G was beautiful; she knew how to show it, how to take care of it. This definitely made it easier for me to be sucked into her typhoon. A fine girl, straight hair, sweet smile, well-shaped, albeit not very bright. This lack of wits meant she was often coming to me, asking for help, for guidance, for assistance, for the simplest of things; not because she was trying to get close to me, I think, but because she was simply not that intelligent. Soon our relationship kept growing as a result.
I could never be involved romantically with someone way beneath me; I am not trying to think all so highly of me, or all so lowly of her, for I am clearly a moron given all of the above.
What I must have felt for G at that time feels surreal. Did I love her? Can you possibly love two persons at the same time?? No, I will never accept this. You do not understand, I was crazy about my wife, and still am; we were insanely happy.
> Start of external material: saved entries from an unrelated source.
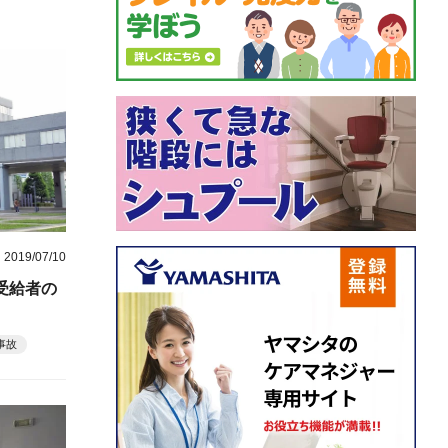
2019/07/10
受給者の
事故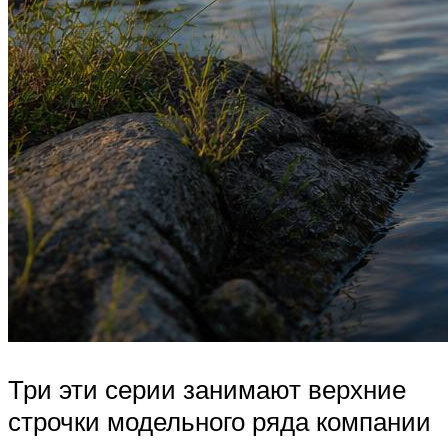
Три эти серии занимают верхние
строчки модельного ряда компании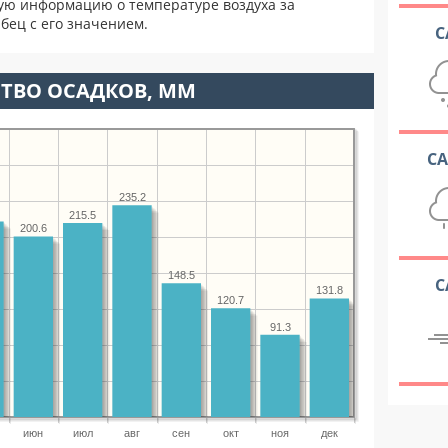
ую информацию о температуре воздуха за
бец с его значением.
С
ТВО ОСАДКОВ, ММ
С
235.2
215.5
200.6
148.5
С
131.8
120.7
91.3
июн
июл
авг
сен
окт
ноя
дек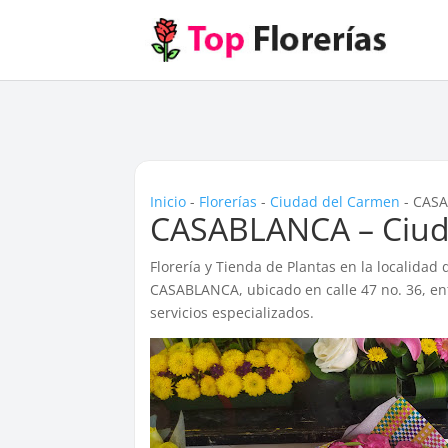
Inicio
-
Florerías
-
Ciudad del Carmen
-
CASA
CASABLANCA – Ciud
Florería y Tienda de Plantas en la localidad
CASABLANCA, ubicado en calle 47 no. 36, en
servicios especializados.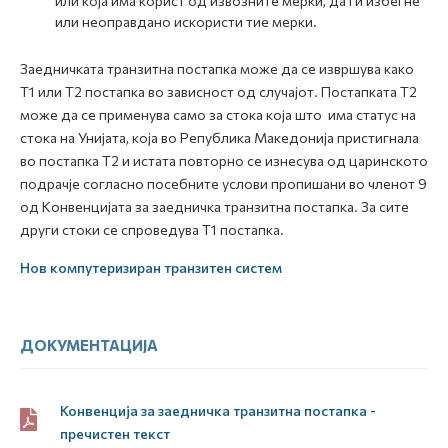
или која има корист од извозните мерки, да ги избегне
или неоправдано искористи тие мерки.
Заедничката транзитна постапка може да се извршува како
Т1 или Т2 постапка во зависност од случајот. Постапката Т2
може да се применува само за стока која што има статус на
стока на Унијата, која во Република Македонија пристигнала
во постапка Т2 и истата повторно се изнесува од царинското
подрачје согласно посебните услови пропишани во членот 9
од Конвенцијата за заедничка транзитна постапка. За сите
други стоки се спроведува Т1 постапка.
Нов компутеризиран транзитен систем
ДОКУМЕНТАЦИЈА
Конвенција за заедничка транзитна постапка -
пречистен текст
The mere thought of me considering, even for a sec, that I loved someone else is gut-wrenching. Perhaps I did have some bizarre and strong feelings for her, at least our past convos suggest it.
BW wants me to admit it. To say how much I loved G. She thinks the truth will be difficult for her but will make recovery easier and possible. I do not know how to process all of this. It may be true that at times I am trying to sugar-coat the facts so as not to hurt BW. The only truth I am sure of is that I lost the love of my life; I have no strength left in me to think about anything else now. I want my wife back; I don’t care about G, putting the last 3 pictures of her aside, I already stopped caring 4 years ago…
Will reconciliation be possible?
Sorry for the long post and seemingly contradictory thoughts; this was written over the past few days and I kept it as is along the way.